Question

Find the equation of the parabola having the vertex at $\left( {0,1} \right)$ and the focus at $\left( {0,0} \right)$ :
A. ${x^2} + 4y - 4 = 0$
B. ${x^2} + 4y + 4 = 0$
C. ${x^2} - 4y + 4 = 0$
D. ${x^2} - 4y - 4 = 0$

Answer 1

Hint : Take the general equation of the parabola and then substitute the values of the vertex. Calculate the value of $a$ by taking the distance of the vertex from the focus and then substitute in the equation of parabola.
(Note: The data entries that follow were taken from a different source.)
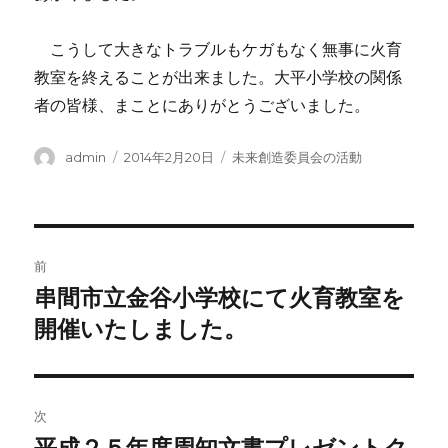
こうして大きなトラブルもケガもなく無事に火育
教室を終えることが出来ました。大平小学校の関係
者の皆様、まことにありがとうございました。
投
admin
投
2014年2月20日
カ
未来創造委員会の活動
稿
稿
テ
者
日:
ゴ
リ
ー
投
前
稿
串間市立金谷小学校にて火育教室を
前
開催いたしました。
の
ナ
投
ビ
稿:
ゲ
次
平成２５年度周知文書プレゼントク
次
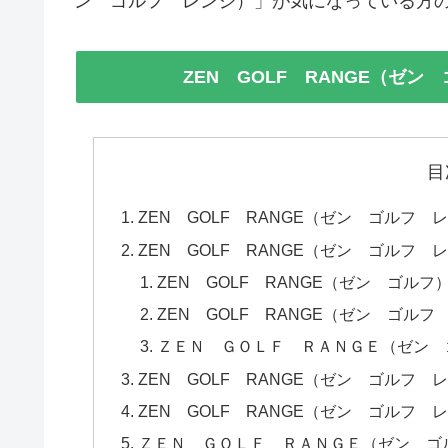
ン ゴルフ レンジ）」が気になっている方
ZEN GOLF RANGE（ゼ
目
ZEN GOLF RANGE（ゼン ゴルフ
ZEN GOLF RANGE（ゼン ゴルフ
ZEN GOLF RANGE（ゼン ゴル
ZEN GOLF RANGE（ゼン ゴ
ＺＥＮ ＧＯＬＦ ＲＡＮＧＥ（ゼン 
ZEN GOLF RANGE（ゼン ゴルフ
ZEN GOLF RANGE（ゼン ゴルフ
ＺＥＮ ＧＯＬＦ ＲＡＮＧＥ（ゼン ゴ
Complete step-by-step answer :
As given in the question, the parabola has the vertex at $\left( {0,1} \right)$ and the focus at $\left( {0,0} \right)$ . The focus lies below the vertex. So, the general equation of the parabola is ${\left( {x - h} \right)^2} = - 4a\left( {y - k} \right)$ where $\left( {h,k} \right)$ is the vertex of the parabola and $a$ is the distance between the vertex and the focus.
Substitute $0$ for $h$ and $1$ for $k$ in the equation of parabola as per given in the question:
${\left( {x - h} \right)^2} = - 4a\left( {y - k} \right) \\\ {\left( {x - 0} \right)^2} = - 4a\left( {y - 1} \right) \\\ {x^2} = - 4a\left( {y - 1} \right)\;\;\;\;\;\;\; \ldots \left( 1 \right) \;$
Now calculate the distance between the vertex $\left( {0,1} \right)$ and focus $\left( {0,0} \right)$ by using the distance formula.
$\sqrt {{{\left( {0 - 0} \right)}^2} + {{\left( {0 - 1} \right)}^2}} = \sqrt {{0^2} + {{\left( { - 1} \right)}^2}} \\\ = \sqrt 1 \\\ = 1 \;$
As the value of $a$ is the distance of the focus from the vertex which is equal to $1$ .
Substitute $1$ for $a$ in the equation $\left( 1 \right)$ of parabola.
${x^2} = - 4a\left( {y - 1} \right) \\\ {x^2} = - 4\left( 1 \right)\left( {y - 1} \right) \\\ {x^2} = - 4y + 4 \\\ {x^2} + 4y - 4 = 0 \;$
So, the equation of the parabola is equal to ${x^2} + 4y - 4 = 0$ .
So, the correct answer is “Option A”.

Note : The general equation of the parabola with focus below the vertex is equal to ${\left( {x - h} \right)^2} = - 4a\left( {y - k} \right)$ where $\left( {h,k} \right)$ is the vertex of the parabola and $a$ is the distance between the vertex and the focus. The distance between two points $\left( {{x_1},{y_1}} \right)$ and $\left( {{x_2},{y_2}} \right)$ is equal to $\sqrt {{{\left( {{x_2} - {x_1}} \right)}^2} + {{\left( {{y_2} - {y_1}} \right)}^2}}$ with the help of the distance formula in two dimensional geometry.